- _Extract provided_
----------------------------------------

Self Injurious Behavior, a common occurrence in some with severe autism, can appear in a flash and transform a happy, fun filled moment into pain and suffering as it does above with my son Conor. The very high functioning autistics who do not share my son's disorder and challenges have no right to dictate what autism research will or will not be conducted, research that may someday help my son and others with severe autism disorders.
The world has recently seen the very talented, successful Jerry Seinfeld "identify" with autism before retracting his statements. More recently John Elder Robinson and other high functioning autistics got very upset over the use of the expression #MSSNG coined for the Autism Speaks research campaign and demanded that autistics must dictate the course of autism research. My son Conor with his severe autism disorder, intellectual disability and epilepsy has no understanding of this high functioning autism outrage. His problems are more in the nature of the serious self injury engaged in often as set out in the pictures above.
Today, with the holidays disrupting his routines, Conor engaged in one of his most serious meltdowns in some time hurting himself and the walls and when Dad intervened I felt some of it too. I honestly can't relate to the concern that #MSSNG is somehow an insult and travesty to those with autism disorders not when I am trying to restrain my powerful, 210 lb 6'1" son without hurting him and at the same time protect myself in the middle of a serious meltdown.
Statements below from the AAP.
American Academy of Pediatrics
Management of Children with Autism Spectrum Disorders, (2007)
S126 (6): e1622. (2010)
134 (5): e1520. (2014)
Comorbid severe global developmental delay/mental retardation and motor deficits
are associated with a high prevalence of seizures (42%)
Health care utilization and costs are substantially higher for children and adolescents with ASDs compared with children without ASDs, and available data suggest that mortality is increased as well. The increased mortality in ASDs is thought to be largely, but not completely, accounted for by the increased mortality associated with mental retardation and epilepsy.

----------------------------------------

- _Information provided_
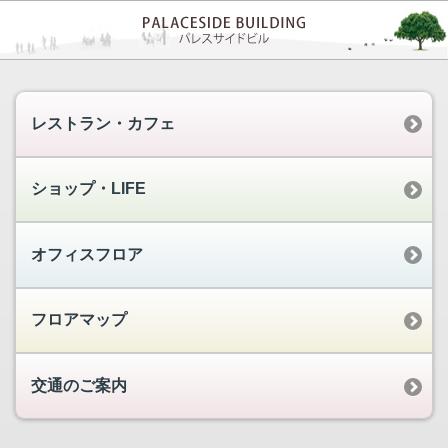
レストラン・カフェ
ショップ・LIFE
オフィスフロア
フロアマップ
交通のご案内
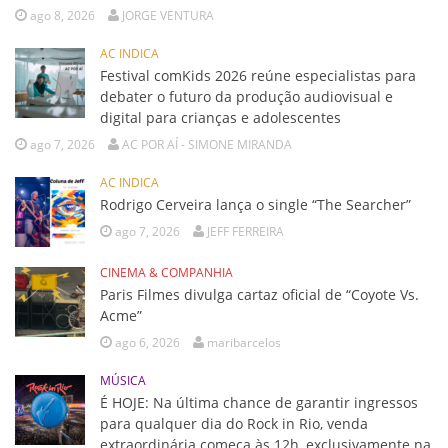
ago 8, 2026
JORGE VENTURA
AC INDICA
Festival comKids 2026 reúne especialistas para
debater o futuro da produção audiovisual e
digital para crianças e adolescentes
ago 7, 2026
AC POR AÍ - SIMONE MIRANDA
AC INDICA
Rodrigo Cerveira lança o single “The Searcher”
ago 7, 2026
JEFF FERREIRA
CINEMA & COMPANHIA
Paris Filmes divulga cartaz oficial de “Coyote Vs.
Acme”
ago 6, 2026
maribarcelos
MÚSICA
É HOJE: Na última chance de garantir ingressos
para qualquer dia do Rock in Rio, venda
extraordinária começa às 12h, exclusivamente na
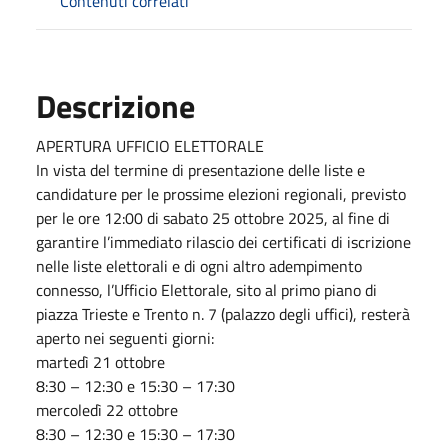
Contenuti correlati
Descrizione
APERTURA UFFICIO ELETTORALE
In vista del termine di presentazione delle liste e
candidature per le prossime elezioni regionali, previsto
per le ore 12:00 di sabato 25 ottobre 2025, al fine di
garantire l’immediato rilascio dei certificati di iscrizione
nelle liste elettorali e di ogni altro adempimento
connesso, l’Ufficio Elettorale, sito al primo piano di
piazza Trieste e Trento n. 7 (palazzo degli uffici), resterà
aperto nei seguenti giorni:
martedì 21 ottobre
8:30 – 12:30 e 15:30 – 17:30
mercoledì 22 ottobre
8:30 – 12:30 e 15:30 – 17:30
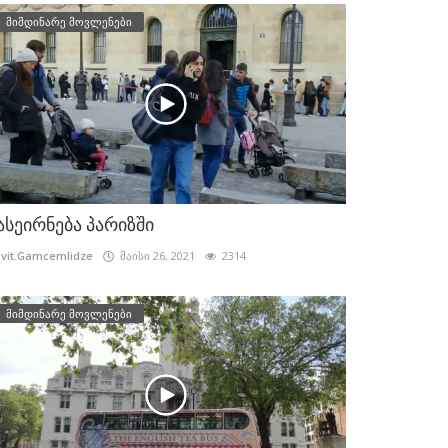
მიმდინარე მოვლენები
ასეირნება პარიზში
vit.Gamcemlidze
მაისი 26, 2021
2314
მიმდინარე მოვლენები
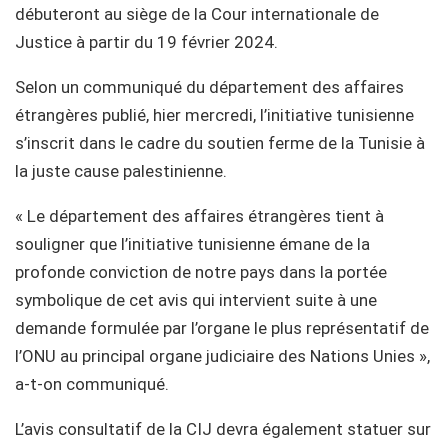
débuteront au siège de la Cour internationale de
Justice à partir du 19 février 2024.
Selon un communiqué du département des affaires
étrangères publié, hier mercredi, l’initiative tunisienne
s’inscrit dans le cadre du soutien ferme de la Tunisie à
la juste cause palestinienne.
« Le département des affaires étrangères tient à
souligner que l’initiative tunisienne émane de la
profonde conviction de notre pays dans la portée
symbolique de cet avis qui intervient suite à une
demande formulée par l’organe le plus représentatif de
l’ONU au principal organe judiciaire des Nations Unies »,
a-t-on communiqué.
L’avis consultatif de la CIJ devra également statuer sur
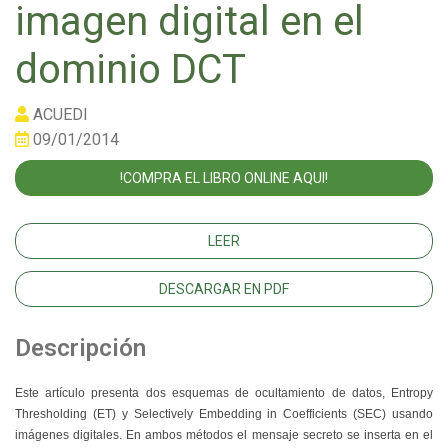
imagen digital en el
dominio DCT
ACUEDI
09/01/2014
!COMPRA EL LIBRO ONLINE AQUI!
LEER
DESCARGAR EN PDF
Descripción
Este artículo presenta dos esquemas de ocultamiento de datos, Entropy
Thresholding (ET) y Selectively Embedding in Coefficients (SEC) usando
imágenes digitales. En ambos métodos el mensaje secreto se inserta en el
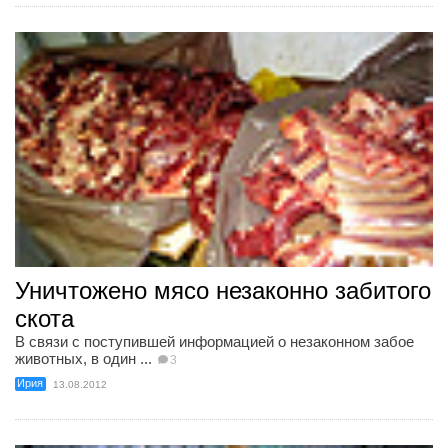
Уничтожено мясо незаконно забитого
скота
В связи с поступившей информацией о незаконном забое
животных, в один ...
3
Ирия
13.08.2012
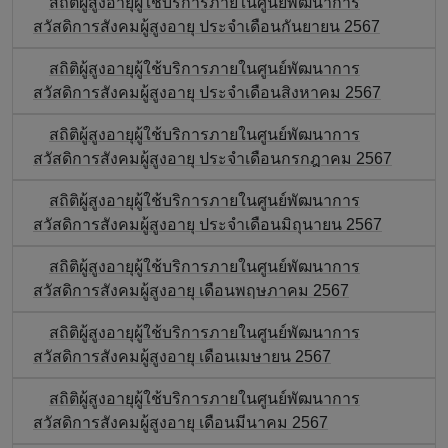
สถิติผู้สูงอายุผู้ใช้บริการภายในศูนย์พัฒนาการ
สวัสดิการสังคมผู้สูงอายุ ประจำเดือนกันยายน 2567
สถิติผู้สูงอายุผู้ใช้บริการภายในศูนย์พัฒนาการ
สวัสดิการสังคมผู้สูงอายุ ประจำเดือนสิงหาคม 2567
สถิติผู้สูงอายุผู้ใช้บริการภายในศูนย์พัฒนาการ
สวัสดิการสังคมผู้สูงอายุ ประจำเดือนกรกฎาคม 2567
สถิติผู้สูงอายุผู้ใช้บริการภายในศูนย์พัฒนาการ
สวัสดิการสังคมผู้สูงอายุ ประจำเดือนมิถุนายน 2567
สถิติผู้สูงอายุผู้ใช้บริการภายในศูนย์พัฒนาการ
สวัสดิการสังคมผู้สูงอายุ เดือนพฤษภาคม 2567
สถิติผู้สูงอายุผู้ใช้บริการภายในศูนย์พัฒนาการ
สวัสดิการสังคมผู้สูงอายุ เดือนเมษายน 2567
สถิติผู้สูงอายุผู้ใช้บริการภายในศูนย์พัฒนาการ
สวัสดิการสังคมผู้สูงอายุ เดือนมีนาคม 2567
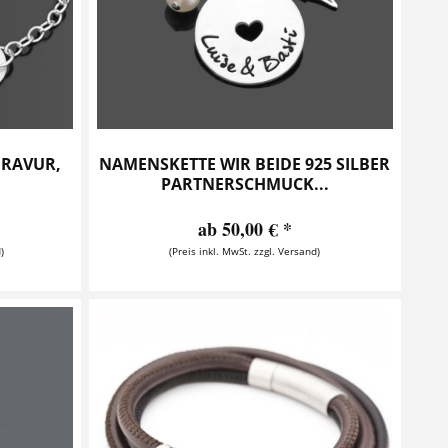
GRAVUR,
NAMENSKETTE WIR BEIDE 925 SILBER
PARTNERSCHMUCK...
ab 50,00 € *
)
(Preis inkl. MwSt. zzgl. Versand)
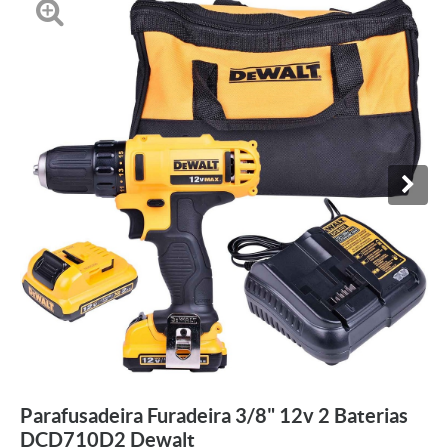
Parafusadeira Furadeira 3/8" 12v 2 Baterias
DCD710D2 Dewalt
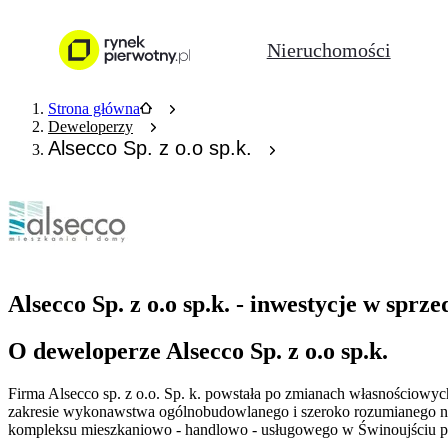
Nieruchomości
Strona główna
Deweloperzy
Alsecco Sp. z o.o sp.k.
Alsecco Sp. z o.o sp.k. - inwestycje w sprz
O deweloperze Alsecco Sp. z o.o sp.k.
Firma Alsecco sp. z o.o. Sp. k. powstała po zmianach własnościowyc
zakresie wykonawstwa ogólnobudowlanego i szeroko rozumianego nad
kompleksu mieszkaniowo - handlowo - usługowego w Świnoujściu prz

----------------------------------------

- _About this task_
Reproduce the passage of the autism post that begins at "134 (5): e1520." and stops after "of seizures (42%)", substituting "epileptic seizures" for "seizures". You won't need the listing for this.

- _Finished task_
134 (5): e1520. (2014)
Comorbid severe global developmental delay/mental retardation and motor deficits
are associated with a high prevalence of epileptic seizures (42%)